THE TASK ▸
Each record should be output exactly, with every character kept.

[Stored items from a collection]
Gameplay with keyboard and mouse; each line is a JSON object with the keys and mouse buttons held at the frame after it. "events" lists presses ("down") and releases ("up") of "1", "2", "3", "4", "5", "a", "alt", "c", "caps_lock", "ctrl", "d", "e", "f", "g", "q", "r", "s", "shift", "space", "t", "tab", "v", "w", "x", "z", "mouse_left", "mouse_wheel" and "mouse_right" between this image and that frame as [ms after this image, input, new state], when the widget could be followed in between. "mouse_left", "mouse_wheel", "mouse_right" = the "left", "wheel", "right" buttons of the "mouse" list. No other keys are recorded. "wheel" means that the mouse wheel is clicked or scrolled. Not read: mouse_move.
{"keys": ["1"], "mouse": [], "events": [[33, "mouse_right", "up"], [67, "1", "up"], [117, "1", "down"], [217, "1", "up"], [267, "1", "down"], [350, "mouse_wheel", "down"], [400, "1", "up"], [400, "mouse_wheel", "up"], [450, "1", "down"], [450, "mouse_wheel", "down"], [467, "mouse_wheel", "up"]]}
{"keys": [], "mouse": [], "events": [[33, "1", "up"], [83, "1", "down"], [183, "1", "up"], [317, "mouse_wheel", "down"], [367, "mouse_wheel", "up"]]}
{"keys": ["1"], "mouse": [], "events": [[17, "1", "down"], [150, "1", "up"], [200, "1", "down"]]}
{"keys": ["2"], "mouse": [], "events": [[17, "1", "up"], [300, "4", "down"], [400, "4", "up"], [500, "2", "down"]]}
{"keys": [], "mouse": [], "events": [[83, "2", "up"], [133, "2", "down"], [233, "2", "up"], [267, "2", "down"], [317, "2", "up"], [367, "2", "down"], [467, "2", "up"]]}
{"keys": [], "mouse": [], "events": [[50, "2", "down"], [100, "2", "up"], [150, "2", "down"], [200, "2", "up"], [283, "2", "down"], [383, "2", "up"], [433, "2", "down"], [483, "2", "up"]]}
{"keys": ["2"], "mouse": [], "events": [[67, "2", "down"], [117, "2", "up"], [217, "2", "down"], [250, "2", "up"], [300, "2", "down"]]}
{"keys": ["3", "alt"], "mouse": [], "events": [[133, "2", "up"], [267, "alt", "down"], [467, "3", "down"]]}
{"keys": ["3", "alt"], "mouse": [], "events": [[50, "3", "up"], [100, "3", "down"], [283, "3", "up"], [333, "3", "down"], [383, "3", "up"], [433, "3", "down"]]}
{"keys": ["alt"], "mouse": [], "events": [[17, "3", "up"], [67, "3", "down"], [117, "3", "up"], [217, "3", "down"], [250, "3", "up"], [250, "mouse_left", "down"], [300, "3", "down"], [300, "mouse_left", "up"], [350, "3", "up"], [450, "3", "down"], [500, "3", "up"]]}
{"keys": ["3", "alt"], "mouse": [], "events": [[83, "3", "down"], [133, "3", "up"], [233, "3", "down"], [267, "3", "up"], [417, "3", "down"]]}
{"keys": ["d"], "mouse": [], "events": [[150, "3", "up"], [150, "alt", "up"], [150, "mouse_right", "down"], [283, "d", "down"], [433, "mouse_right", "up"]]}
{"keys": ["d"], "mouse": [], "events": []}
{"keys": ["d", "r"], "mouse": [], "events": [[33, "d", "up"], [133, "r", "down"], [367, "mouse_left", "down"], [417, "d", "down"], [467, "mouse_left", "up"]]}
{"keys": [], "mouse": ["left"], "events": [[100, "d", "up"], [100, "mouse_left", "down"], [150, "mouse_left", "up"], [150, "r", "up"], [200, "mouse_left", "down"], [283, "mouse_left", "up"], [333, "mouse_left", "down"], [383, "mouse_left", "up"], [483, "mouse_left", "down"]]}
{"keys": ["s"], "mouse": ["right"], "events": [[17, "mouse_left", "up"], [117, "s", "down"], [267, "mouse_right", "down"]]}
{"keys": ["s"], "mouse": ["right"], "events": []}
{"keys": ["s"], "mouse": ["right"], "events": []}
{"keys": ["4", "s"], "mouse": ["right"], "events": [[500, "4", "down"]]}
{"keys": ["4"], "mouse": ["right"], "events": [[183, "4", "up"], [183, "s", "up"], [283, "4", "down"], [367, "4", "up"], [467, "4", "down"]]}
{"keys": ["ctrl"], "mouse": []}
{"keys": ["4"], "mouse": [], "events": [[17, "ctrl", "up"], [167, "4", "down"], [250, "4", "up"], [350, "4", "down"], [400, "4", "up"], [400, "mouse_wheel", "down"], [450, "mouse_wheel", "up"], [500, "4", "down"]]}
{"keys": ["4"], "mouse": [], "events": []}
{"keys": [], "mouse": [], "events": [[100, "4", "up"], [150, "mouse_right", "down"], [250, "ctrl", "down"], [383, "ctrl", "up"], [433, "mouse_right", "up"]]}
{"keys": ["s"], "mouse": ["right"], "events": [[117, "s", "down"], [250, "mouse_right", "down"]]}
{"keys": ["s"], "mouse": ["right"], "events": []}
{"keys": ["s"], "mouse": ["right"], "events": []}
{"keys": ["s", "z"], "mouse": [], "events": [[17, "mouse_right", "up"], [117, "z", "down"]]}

RESPONSE BELOW ▸
Gameplay with keyboard and mouse; each line is a JSON object with the keys and mouse buttons held at the frame after it. "events" lists presses ("down") and releases ("up") of "1", "2", "3", "4", "5", "a", "alt", "c", "caps_lock", "ctrl", "d", "e", "f", "g", "q", "r", "s", "shift", "space", "t", "tab", "v", "w", "x", "z", "mouse_left", "mouse_wheel" and "mouse_right" between this image and that frame as [ms after this image, input, new state], when the widget could be followed in between. "mouse_left", "mouse_wheel", "mouse_right" = the "left", "wheel", "right" buttons of the "mouse" list. No other keys are recorded. "wheel" means that the mouse wheel is clicked or scrolled. Not read: mouse_move.
{"keys": ["1"], "mouse": [], "events": [[33, "mouse_right", "up"], [67, "1", "up"], [117, "1", "down"], [217, "1", "up"], [267, "1", "down"], [350, "mouse_wheel", "down"], [400, "1", "up"], [400, "mouse_wheel", "up"], [450, "1", "down"], [450, "mouse_wheel", "down"], [467, "mouse_wheel", "up"]]}
{"keys": [], "mouse": [], "events": [[33, "1", "up"], [83, "1", "down"], [183, "1", "up"], [317, "mouse_wheel", "down"], [367, "mouse_wheel", "up"]]}
{"keys": ["1"], "mouse": [], "events": [[17, "1", "down"], [150, "1", "up"], [200, "1", "down"]]}
{"keys": ["2"], "mouse": [], "events": [[17, "1", "up"], [300, "4", "down"], [400, "4", "up"], [500, "2", "down"]]}
{"keys": [], "mouse": [], "events": [[83, "2", "up"], [133, "2", "down"], [233, "2", "up"], [267, "2", "down"], [317, "2", "up"], [367, "2", "down"], [467, "2", "up"]]}
{"keys": [], "mouse": [], "events": [[50, "2", "down"], [100, "2", "up"], [150, "2", "down"], [200, "2", "up"], [283, "2", "down"], [383, "2", "up"], [433, "2", "down"], [483, "2", "up"]]}
{"keys": ["2"], "mouse": [], "events": [[67, "2", "down"], [117, "2", "up"], [217, "2", "down"], [250, "2", "up"], [300, "2", "down"]]}
{"keys": ["3", "alt"], "mouse": [], "events": [[133, "2", "up"], [267, "alt", "down"], [467, "3", "down"]]}
{"keys": ["3", "alt"], "mouse": [], "events": [[50, "3", "up"], [100, "3", "down"], [283, "3", "up"], [333, "3", "down"], [383, "3", "up"], [433, "3", "down"]]}
{"keys": ["alt"], "mouse": [], "events": [[17, "3", "up"], [67, "3", "down"], [117, "3", "up"], [217, "3", "down"], [250, "3", "up"], [250, "mouse_left", "down"], [300, "3", "down"], [300, "mouse_left", "up"], [350, "3", "up"], [450, "3", "down"], [500, "3", "up"]]}
{"keys": ["3", "alt"], "mouse": [], "events": [[83, "3", "down"], [133, "3", "up"], [233, "3", "down"], [267, "3", "up"], [417, "3", "down"]]}
{"keys": ["d"], "mouse": [], "events": [[150, "3", "up"], [150, "alt", "up"], [150, "mouse_right", "down"], [283, "d", "down"], [433, "mouse_right", "up"]]}
{"keys": ["d"], "mouse": [], "events": []}
{"keys": ["d", "r"], "mouse": [], "events": [[33, "d", "up"], [133, "r", "down"], [367, "mouse_left", "down"], [417, "d", "down"], [467, "mouse_left", "up"]]}
{"keys": [], "mouse": ["left"], "events": [[100, "d", "up"], [100, "mouse_left", "down"], [150, "mouse_left", "up"], [150, "r", "up"], [200, "mouse_left", "down"], [283, "mouse_left", "up"], [333, "mouse_left", "down"], [383, "mouse_left", "up"], [483, "mouse_left", "down"]]}
{"keys": ["s"], "mouse": ["right"], "events": [[17, "mouse_left", "up"], [117, "s", "down"], [267, "mouse_right", "down"]]}
{"keys": ["s"], "mouse": ["right"], "events": []}
{"keys": ["s"], "mouse": ["right"], "events": []}
{"keys": ["4", "s"], "mouse": ["right"], "events": [[500, "4", "down"]]}
{"keys": ["4"], "mouse": ["right"], "events": [[183, "4", "up"], [183, "s", "up"], [283, "4", "down"], [367, "4", "up"], [467, "4", "down"]]}
{"keys": ["ctrl"], "mouse": []}
{"keys": ["4"], "mouse": [], "events": [[17, "ctrl", "up"], [167, "4", "down"], [250, "4", "up"], [350, "4", "down"], [400, "4", "up"], [400, "mouse_wheel", "down"], [450, "mouse_wheel", "up"], [500, "4", "down"]]}
{"keys": ["4"], "mouse": [], "events": []}
{"keys": [], "mouse": [], "events": [[100, "4", "up"], [150, "mouse_right", "down"], [250, "ctrl", "down"], [383, "ctrl", "up"], [433, "mouse_right", "up"]]}
{"keys": ["s"], "mouse": ["right"], "events": [[117, "s", "down"], [250, "mouse_right", "down"]]}
{"keys": ["s"], "mouse": ["right"], "events": []}
{"keys": ["s"], "mouse": ["right"], "events": []}
{"keys": ["s", "z"], "mouse": [], "events": [[17, "mouse_right", "up"], [117, "z", "down"]]}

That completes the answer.